#### Passage provided

Ant Group has conducted a thorough review of its operations and will fully align itself with national-development priorities across the next five years, said executive chairman Eric Jing in his first public comments since Chinese regulators suspended the firm’s US$37 billion initial public offering.
Jing also promised to make Ant Group, the financial technology arm of e-commerce giant Alibaba Group Holding, more “transparent and predictable” to the public during a speech at the Fourth China Internet Finance Forum on Tuesday. Alibaba owns South China Morning Post.
The Shanghai Stock Exchange pulled Ant Group’s IPO on November 3, halting what would have been the world’s largest-ever fundraising. Chinese regulators unleashed a torrent of new rules soon afterwards designed to bring the entrepreneurial Chinese fintech sector to heel. The regulators slammed the industry for endangering financial stability and disrupting traditional banking.
“If you’re going to be disruptive in such a heavily regulated industry as finance, there is a duty of care to be transparent,” said former IBM executive Richard Turrin, who is writing a book on fintech in China. “Jing’s comments are exactly what the market needs to hear, and they are Ant Group’s first step in getting its IPO back on track.”
Jing, who is also a major shareholder in Ant Group, said that the operator of China’s largest payments app, Alipay, has been managing the aftermath of the failed listing plan during the past month, under the guidance of the regulators.

########
#### Excerpted records

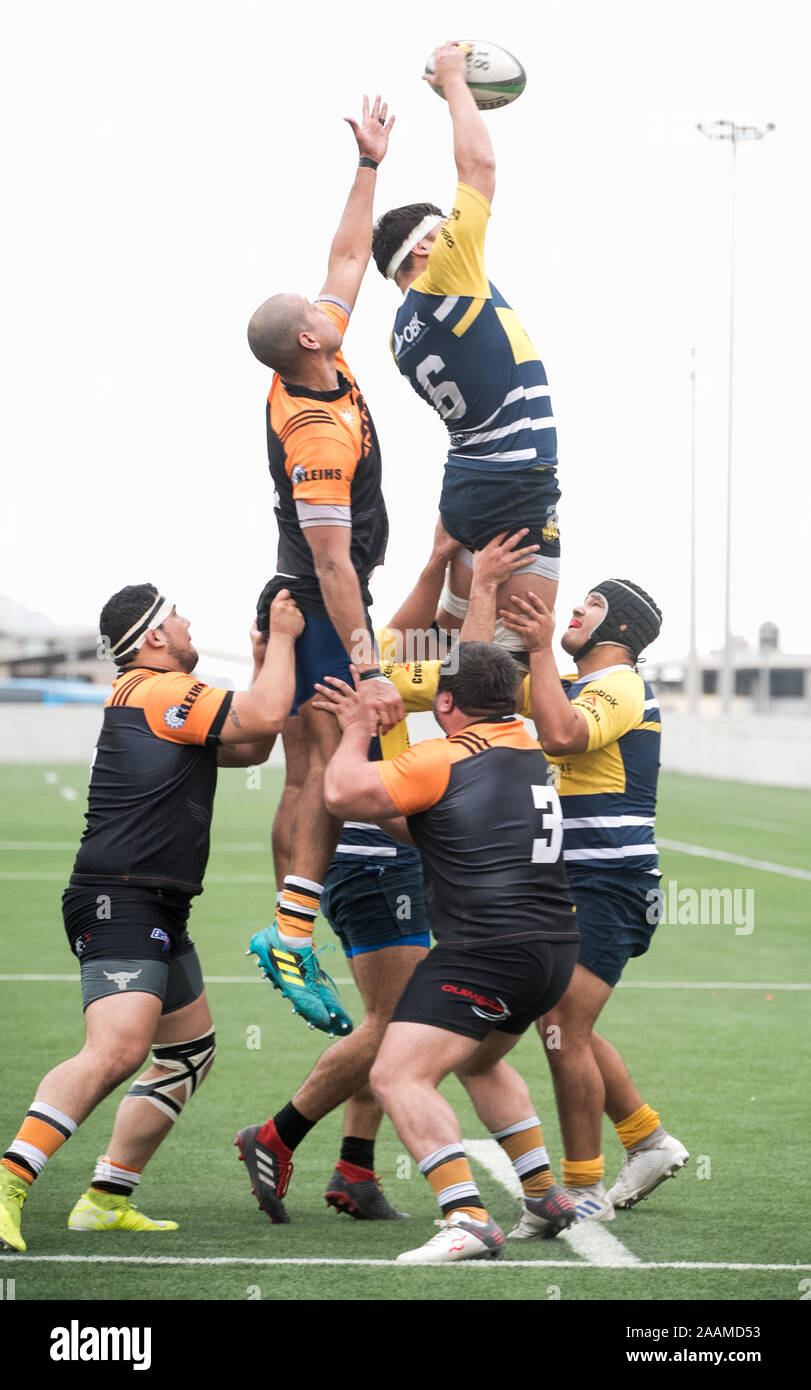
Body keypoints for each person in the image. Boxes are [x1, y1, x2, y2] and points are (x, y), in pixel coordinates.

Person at [235, 534, 539, 1225]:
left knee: (394, 1018)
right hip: (371, 857)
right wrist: (482, 587)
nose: (370, 621)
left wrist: (438, 564)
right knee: (403, 1021)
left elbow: (402, 634)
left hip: (389, 854)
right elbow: (474, 677)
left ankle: (354, 1167)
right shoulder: (356, 675)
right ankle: (277, 1135)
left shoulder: (350, 661)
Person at [0, 585, 301, 1254]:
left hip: (157, 903)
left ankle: (106, 1198)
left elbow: (252, 745)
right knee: (116, 1050)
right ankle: (10, 1178)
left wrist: (262, 659)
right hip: (121, 898)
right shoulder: (155, 690)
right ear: (154, 637)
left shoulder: (163, 700)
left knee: (187, 1054)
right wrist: (280, 638)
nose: (190, 623)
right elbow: (267, 712)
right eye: (179, 616)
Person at [314, 643, 580, 1263]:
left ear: (447, 703)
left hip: (485, 949)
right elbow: (442, 818)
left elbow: (342, 795)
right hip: (551, 951)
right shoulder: (531, 748)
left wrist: (355, 730)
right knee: (480, 1063)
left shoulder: (443, 756)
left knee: (396, 1074)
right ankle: (543, 1194)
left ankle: (465, 1215)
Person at [247, 95, 403, 1037]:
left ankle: (290, 929)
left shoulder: (320, 360)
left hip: (304, 590)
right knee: (318, 772)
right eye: (317, 311)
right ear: (308, 338)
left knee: (307, 762)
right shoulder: (311, 425)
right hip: (317, 594)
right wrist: (369, 657)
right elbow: (333, 559)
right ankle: (291, 934)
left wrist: (370, 165)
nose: (331, 300)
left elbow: (346, 258)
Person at [499, 582, 689, 1228]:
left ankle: (582, 1188)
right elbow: (486, 681)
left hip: (611, 886)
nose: (573, 611)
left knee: (561, 1029)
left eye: (590, 605)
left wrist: (533, 644)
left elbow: (557, 735)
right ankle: (645, 1139)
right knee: (559, 1023)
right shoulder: (575, 683)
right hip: (576, 886)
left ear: (621, 628)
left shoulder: (621, 685)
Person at [371, 42, 561, 660]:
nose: (457, 234)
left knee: (447, 643)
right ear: (426, 251)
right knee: (504, 661)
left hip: (470, 483)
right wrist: (455, 81)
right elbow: (478, 168)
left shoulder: (402, 331)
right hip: (511, 483)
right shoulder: (448, 275)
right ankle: (482, 751)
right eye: (441, 231)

########

- **Instructions**
1. For each statement, say yes or no depending on whether it agrees with the passage on Ant Group's suspended IPO, and quote the words of the passage that decide it. (a) The Shanghai Stock Exchange pulled Ant Group's IPO on November 3. (b) Jing gave his speech at the Third China Internet Finance Forum. (c) Richard Turrin is a former IBM executive who is writing a book on fintech in China.
2. Carry on the passage on Ant Group's suspended IPO, picking up after its final sentence.
The records have no connection to the passage on Ant Group's suspended IPO.

- **Your responses**
1.
(a) Yes: "The Shanghai Stock Exchange pulled Ant Group’s IPO on November 3"
(b) No: "during a speech at the Fourth China Internet Finance Forum on Tuesday"
(c) Yes: "former IBM executive Richard Turrin, who is writing a book on fintech in China"

2.
Hangzhou-based Ant Group has been complying with regulation and listening carefully to public opinion, including the criticisms said Jing. He compared the group’s introspection since the IPO debacle to “conducting a body check-up”.
Regulators have made scathing comments about lending practices by fintech players in recent months.
“Fintech is a winner-takes-all industry”, said Guo Shuqing, chairman of the China Banking and Insurance Regulatory Commission (CBIRC), earlier this month. “With the advantage of data monopoly, Big Tech firms tend to hinder fair competition and seek excessive profits”.
Guo Wuping, director of the consumer protection bureau at the banking and insurance watchdog agency, wrote in an opinion article saying that Ant Group’s two lending units businesses, Huabei and Jiebei, were similar to credit cards and suggested they should be regulated as such.
In what appears to be a recognition that even privately owned companies must put the public good before shareholder returns, Jing said the company’s “goal is to make financial services not only more accessible but also at lower costs for our clients”.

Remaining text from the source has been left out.